Great question! This is something I've been wondering for quite some time.
I'm turning 28 in 5 days time (I know, I don't look it...) and I kind of feel like I've been going through some sort of quarter life crisis for the past couple of years!
I don't know if I can speak for all 20-something's, but I think my quarter life crisis was brought about by two things:
- Unrealistic expectations
- Social media
By my late teens, I was pretty certain I was destined to be some sort of rockstar or literary genius.
When it became clear that I wasn't going to be the next Hunter S Thompson or Trent Reznor, this made me have to reassess the direction I was going - and what I wanted to achieve in life.
I think being in your twenties these days is pretty difficult, because the role models you're surrounded by on a daily basis have an almost unattainable status.
Celebrities on TV, 17 year-olds that develop apps that sell for millions of dollars, teenage pro-sports players who make more money in a week than most people make all year: These are the kind of people that our generation define as 'successes'.

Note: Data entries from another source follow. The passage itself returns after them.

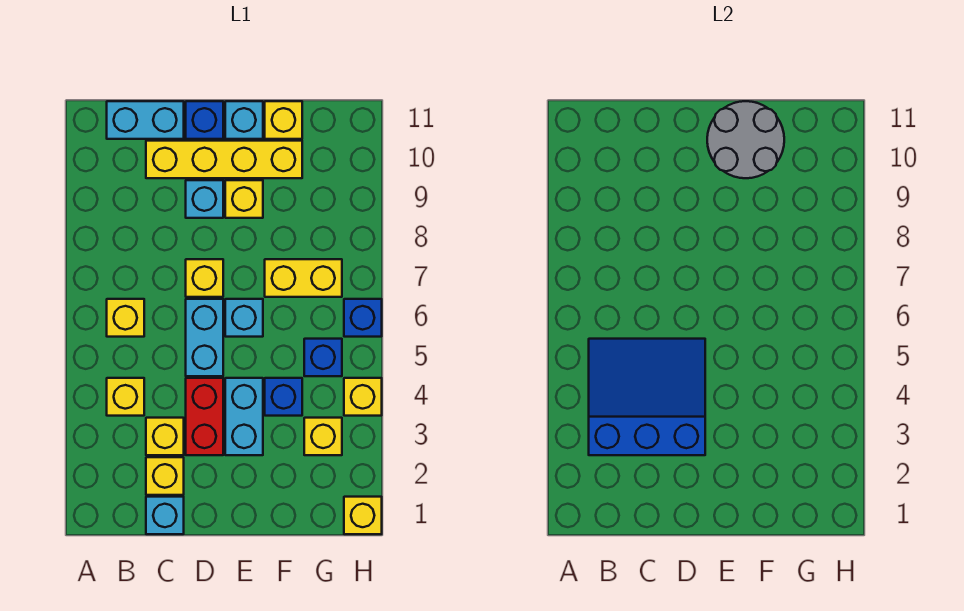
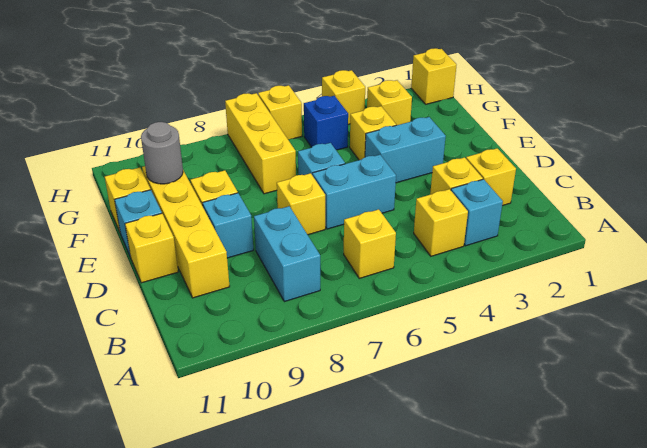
blue 3x3 slope [589,339,705,455] -> none
cyan 1x2 brick [107,101,184,139] -> cyan 1x2 brick moved to [254,206,320,302]
cyan 1x1 brick [146,497,184,534] -> cyan 1x1 brick moved to [451,179,503,246]
red 1x2 brick [186,378,223,455] -> none
blue 1x1 brick [186,101,223,139] -> yellow 1x1 brick [125,214,178,283]
grey 2x2 round brick [707,101,784,178] -> grey 1x1 round brick [141,122,183,184]
blue 1x1 brick [265,378,302,416] -> yellow 1x1 brick [350,106,396,160]
yellow 1x2 brick [265,259,342,297] -> yellow 1x3 brick [225,93,296,194]
blue 1x1 brick [344,299,382,337] -> yellow 1x1 brick [258,85,302,140]

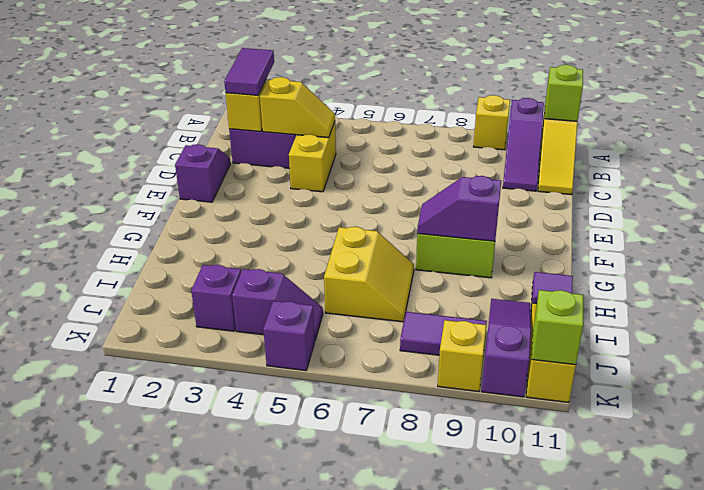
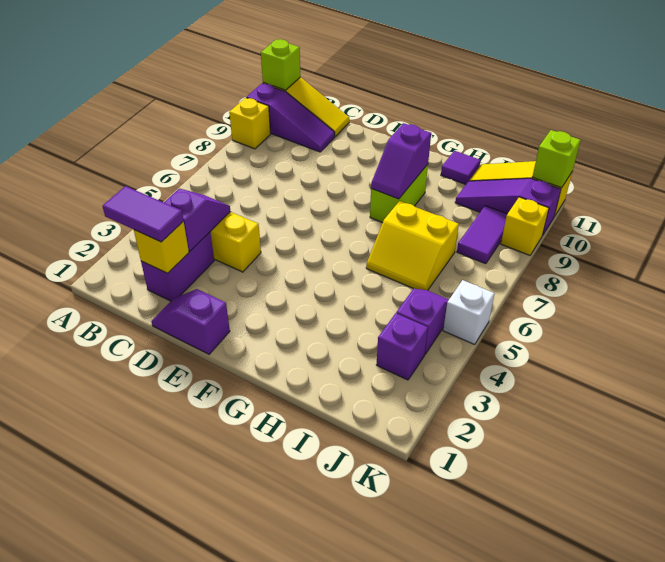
yellow 1x2 slope [260,77,335,138] -> purple 1x2 slope [164,189,231,251]
yellow 2x2 slope [324,227,414,322] -> yellow 2x2 slope turned to [366,201,459,290]
purple 1x1 brick [263,301,315,371] -> white 1x1 brick [443,280,495,344]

Being in your mid-twenties and not having made it big just seems a lot worse nowadays. It means being resigned to the fact that you're not actually as special as you think - and that mediocrity might be all that you'll ever achieve.
I also don't think it's any coincidence that Facebook and other social media networks boomed at the same time as the rise of the "quarter life crisis".
I remember looking through my newsfeed one day, and all I could see was people I'd gone to school and uni with studying post-grad at Harvard or MIT, teaching English in the Cayman Islands, DJing in Berlin and posting pictures of themselves hanging out backstage at New York Fashion Week.
Whilst it's common knowledge nowadays that Facebook profiles are just a showreel of everyone's best moments - or what they want you to see about them, I do think that seeing everyone having a great time every time you check your updates does add extra pressure, because we all judge our performances in relation to what others achieve.
How I got over my quarter life crisis
I had a kid. Although the ride was bumpy, I think having a baby with my partner made me realize that life wasn't just about what parties I was going to and how much money I was making.
I realised it was time to start appreciating life a bit more, and being grateful for the things I do have and the people around me - whilst, at the same time, still being ambitious and positive enough to want to improve.
I wouldn't say I've got it down to a tee, and my life is still far from perfect - but I think I've finally realised life is what you make of it, and that actually some of the things I've achieved so far aren't that bad!